_TEXTO PROPORCIONADO_.
◆ ◆ ◆ ◆ ◆

Vivimos en la época de lo cursi, del golpecito en el pecho, del individualismo antibalas. Enormes lupas apuntando al ombligo. Todo lo ajeno es hostil y todo lo propio es legítimamente sublime. Escuchamos campanas, tocamos de memoria. Si salimos a la calle, nos asignan una antorcha o un tridente de oficio. He visto a grandes hijos de puta defendiendo los más elevados valores sociales en una mesa llena de gente que asentía con devoción. Porque lo importante no es hacer sino decir. Lo de siempre, cuando era más importante contar que habías follado que follar. A mí me aburre esta dictadura de los cagapoquito. Los de la oposición eterna. Y no pretendo ser subversivo, sólo quiero que alguien me cuente de verdad qué está pasando en el mundo. Pese a quien pese y duela a quien duela. Con algo de ética y sin mirar tanto a un público fácil con el aplausito siempre presente y ganas de tener gurús que piensen por ellos y les faciliten el trabajo. Desconfío de la pureza y sé que la verdad es verdad sólo si se presenta toda sucia.
Entre el empoderamiento y el poner en valor hay un universo de palabras dóciles. El lenguaje es una pistola con flechas de ventosa. Si esto es una guerra cultural están ganando los que nunca tuvieron nada que decir. Los que encontraron en el tono de los demás una excusa para callarlos. No es generacional, no es ideológica, esta batallita entre la nada y el algo se libra en cada mesa de bar, en cada pupitre, en cada reunión de trabajo. Siempre tiene razón el que niega la razón a los demás. Si hablas poco te equivocas menos. La vida como un disco de Genesis, todo suena de puta madre pero las canciones son un coñazo achaflanado.
Estoy cansado y me retuerzo sin ganas como un enfermo que cambia de postura en la cama. Ojalá una forma elegante de estar hasta la polla. Tazas de Mr. Wonderful, libros ne-ce-sa-rios, discursos políticos inofensivos y perogrullentes, Risto Mejide juzgando el talento de una niña acróbata, Manu Sánchez sacando pecho por su ceceo, lo de Tabarnia, no sé qué de la música en los minutos de silencio, talleres de coaching en el trabajo. Ningún día sin su altar a la intrascendencia. Al futuro diáfano. Cerebros como un loft, espacios abiertos. Ya no gustan las sombras, ni las contradicciones de piel para adentro. Huimos de la roca y nos lanzamos de panza sobre la arena.

◆ ◆ ◆ ◆ ◆

_CONSIGNA_.
Responde según el texto sobre la época de lo cursi:
(a) ¿Qué es lo importante, según el texto, en lugar de hacer?
(b) ¿Con qué se compara el lenguaje?
(c) ¿Qué juzga Risto Mejide en la enumeración del último párrafo?

(Entradas de datos)
◆ ◆ ◆ ◆ ◆

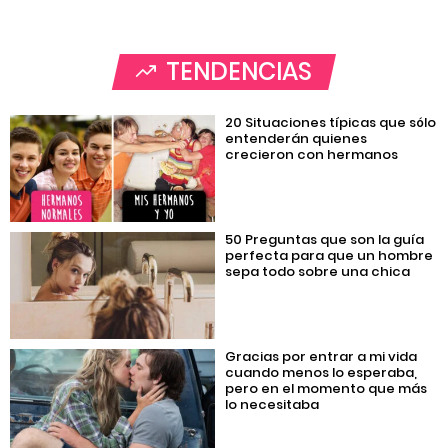
TENDENCIAS
20 Situaciones típicas que sólo
entenderán quienes
crecieron con hermanos
50 Preguntas que son la guía
perfecta para que un hombre
sepa todo sobre una chica
Gracias por entrar a mi vida
cuando menos lo esperaba,
pero en el momento que más
lo necesitaba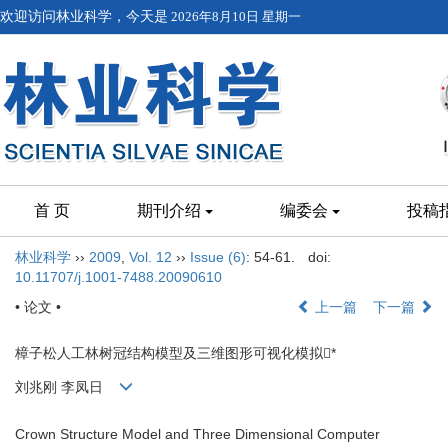
欢迎访问林业科学，今天是
2026年8月10日 星期一
首 页
期刊介绍
编委会
投稿
林业科学
››
2009
,
Vol. 12
››
Issue (6)
: 54-61.
doi:
10.11707/j.1001-7488.20090610
• 论文 •
上一篇
下一篇
樟子松人工林树冠结构模型及三维图形可视化模拟*
刘兆刚 李凤日
Crown Structure Model and Three Dimensional Computer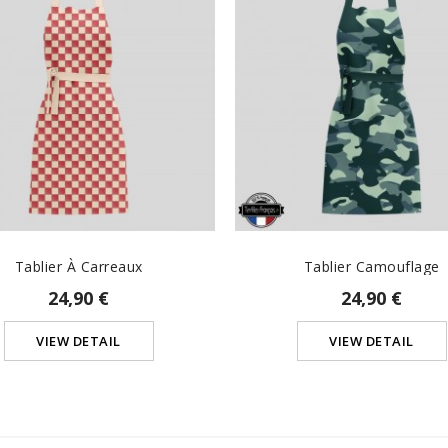
Tablier À Carreaux
Tablier Camouflage
24,90 €
24,90 €
VIEW DETAIL
VIEW DETAIL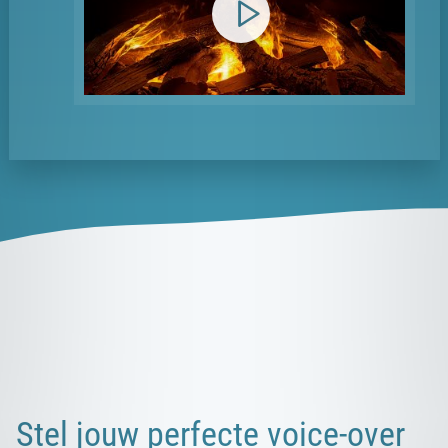
Stel jouw perfecte voice-over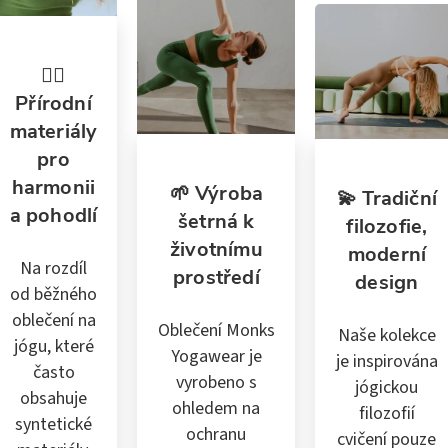
🧘‍♀️
Přírodní
materiály
pro
harmonii
🌱 Výroba
💫 Tradiční
a pohodlí
šetrná k
filozofie,
životnímu
moderní
Na rozdíl
prostředí
design
od běžného
oblečení na
Oblečení Monks
Naše kolekce
jógu, které
Yogawear je
je inspirována
často
vyrobeno s
jógickou
obsahuje
ohledem na
filozofií
syntetické
ochranu
cvičení pouze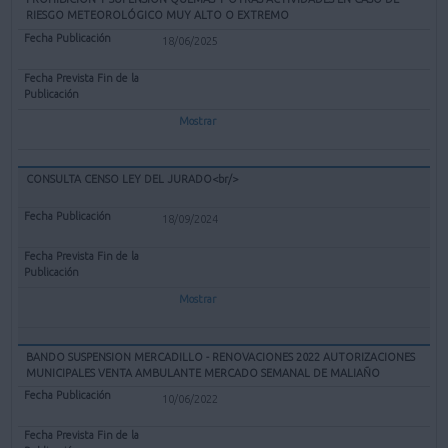
RIESGO METEOROLÓGICO MUY ALTO O EXTREMO
18/06/2025
Mostrar
CONSULTA CENSO LEY DEL JURADO<br/>
18/09/2024
Mostrar
BANDO SUSPENSION MERCADILLO - RENOVACIONES 2022 AUTORIZACIONES
MUNICIPALES VENTA AMBULANTE MERCADO SEMANAL DE MALIAÑO
10/06/2022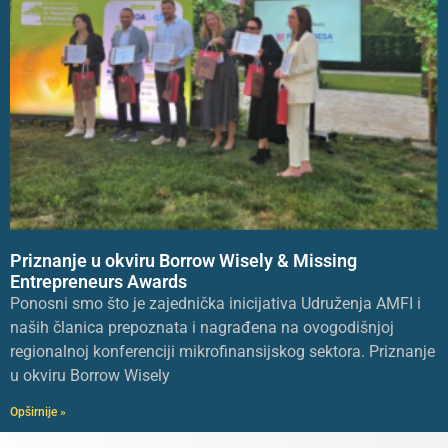
Priznanje u okviru Borrow Wisely & Missing
Entrepreneurs Awards
Ponosni smo što je zajednička inicijativa Udruženja AMFI i
naših članica prepoznata i nagrađena na ovogodišnjoj
regionalnoj konferenciji mikrofinansijskog sektora. Priznanje
u okviru Borrow Wisely
Opširnije »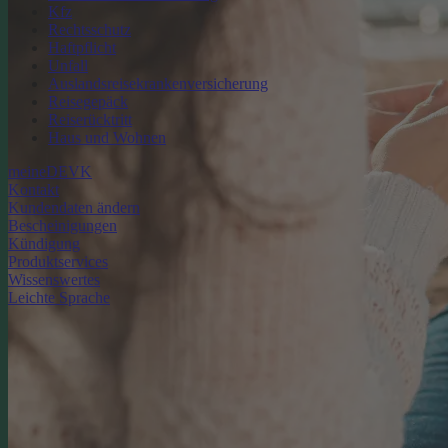
Kfz
Rechtsschutz
Haftpflicht
Unfall
Auslandsreisekrankenversicherung
Reisegepäck
Reiserücktritt
Haus und Wohnen
meineDEVK
Kontakt
Kundendaten ändern
Bescheinigungen
Kündigung
Produktservices
Wissenswertes
Leichte Sprache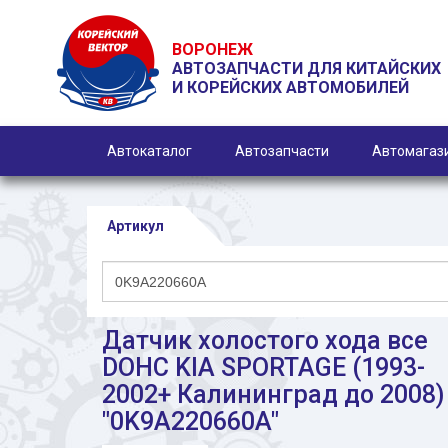
ВОРОНЕЖ
АВТОЗАПЧАСТИ ДЛЯ КИТАЙСКИХ
И КОРЕЙСКИХ АВТОМОБИЛЕЙ
Автокаталог
Автозапчасти
Автомагаз
Артикул
Датчик холостого хода все
DOHC KIA SPORTAGE (1993-
2002+ Калининград до 2008)
"0K9A220660A"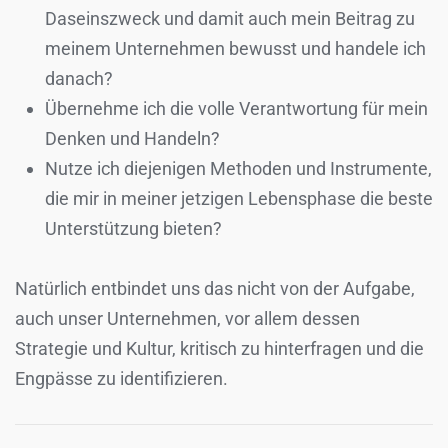
Daseinszweck und damit auch mein Beitrag zu
meinem Unternehmen bewusst und handele ich
danach?
Übernehme ich die volle Verantwortung für mein
Denken und Handeln?
Nutze ich diejenigen Methoden und Instrumente,
die mir in meiner jetzigen Lebensphase die beste
Unterstützung bieten?
Natürlich entbindet uns das nicht von der Aufgabe,
auch unser Unternehmen, vor allem dessen
Strategie und Kultur, kritisch zu hinterfragen und die
Engpässe zu identifizieren.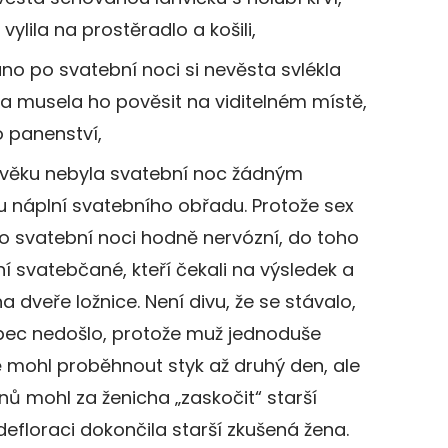
lila na prostěradlo a košili,
no po svatební noci si nevěsta svlékla
o a musela ho pověsit na viditelném místě,
o panenství,
ověku nebyla svatební noc žádným
u náplní svatebního obřadu. Protože sex
 o svatební noci hodně nervózní, do toho
í svatebčané, kteří čekali na výsledek a
a dveře ložnice. Není divu, že se stávalo,
bec nedošlo, protože muž jednoduše
ě mohl proběhnout styk až druhý den, ale
ů mohl za ženicha „zaskočit“ starší
defloraci dokončila starší zkušená žena.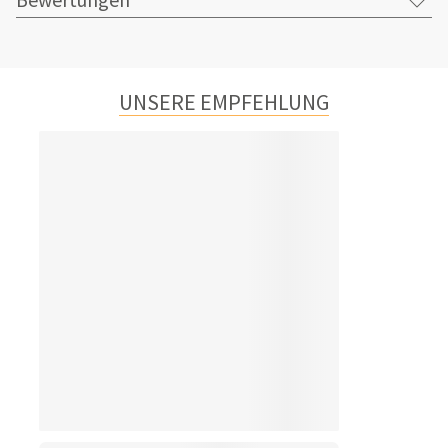
UNSERE EMPFEHLUNG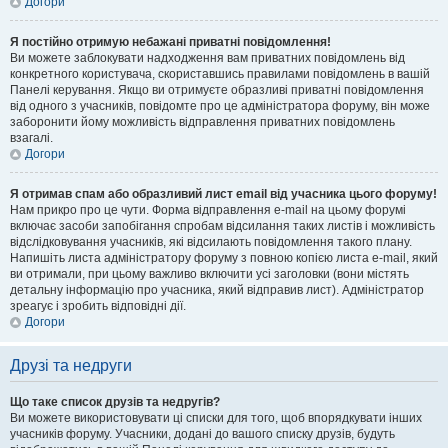
Догори
Я постійно отримую небажані приватні повідомлення!
Ви можете заблокувати надходження вам приватних повідомлень від
конкретного користувача, скориставшись правилами повідомлень в вашій
Панелі керування. Якщо ви отримуєте образливі приватні повідомлення
від одного з учасників, повідомте про це адміністратора форуму, він може
заборонити йому можливість відправлення приватних повідомлень
взагалі.
Догори
Я отримав спам або образливий лист email від учасника цього форуму!
Нам прикро про це чути. Форма відправлення e-mail на цьому форумі
включає засоби запобігання спробам відсилання таких листів і можливість
відслідковування учасників, які відсилають повідомлення такого плану.
Напишіть листа адміністратору форуму з повною копією листа e-mail, який
ви отримали, при цьому важливо включити усі заголовки (вони містять
детальну інформацію про учасника, який відправив лист). Адміністратор
зреагує і зробить відповідні дії.
Догори
Друзі та недруги
Що таке список друзів та недругів?
Ви можете використовувати ці списки для того, щоб впорядкувати інших
учасників форуму. Учасники, додані до вашого списку друзів, будуть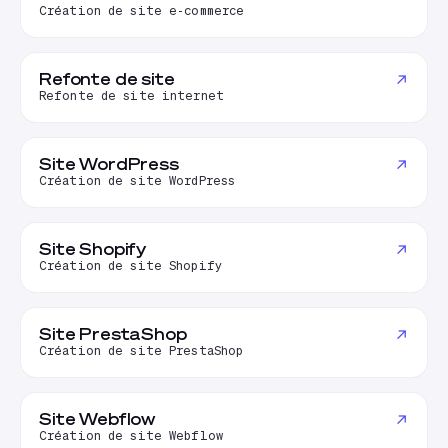
Création de site e-commerce
Refonte de site
↗
Refonte de site internet
Site WordPress
↗
Création de site WordPress
Site Shopify
↗
Création de site Shopify
Site PrestaShop
↗
Création de site PrestaShop
Site Webflow
↗
Création de site Webflow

◆ ◆ ◆ ◆ ◆

_TAREA RESUELTA_.
(a) Decir.
(b) Con una pistola con flechas de ventosa.
(c) El talento de una niña acróbata.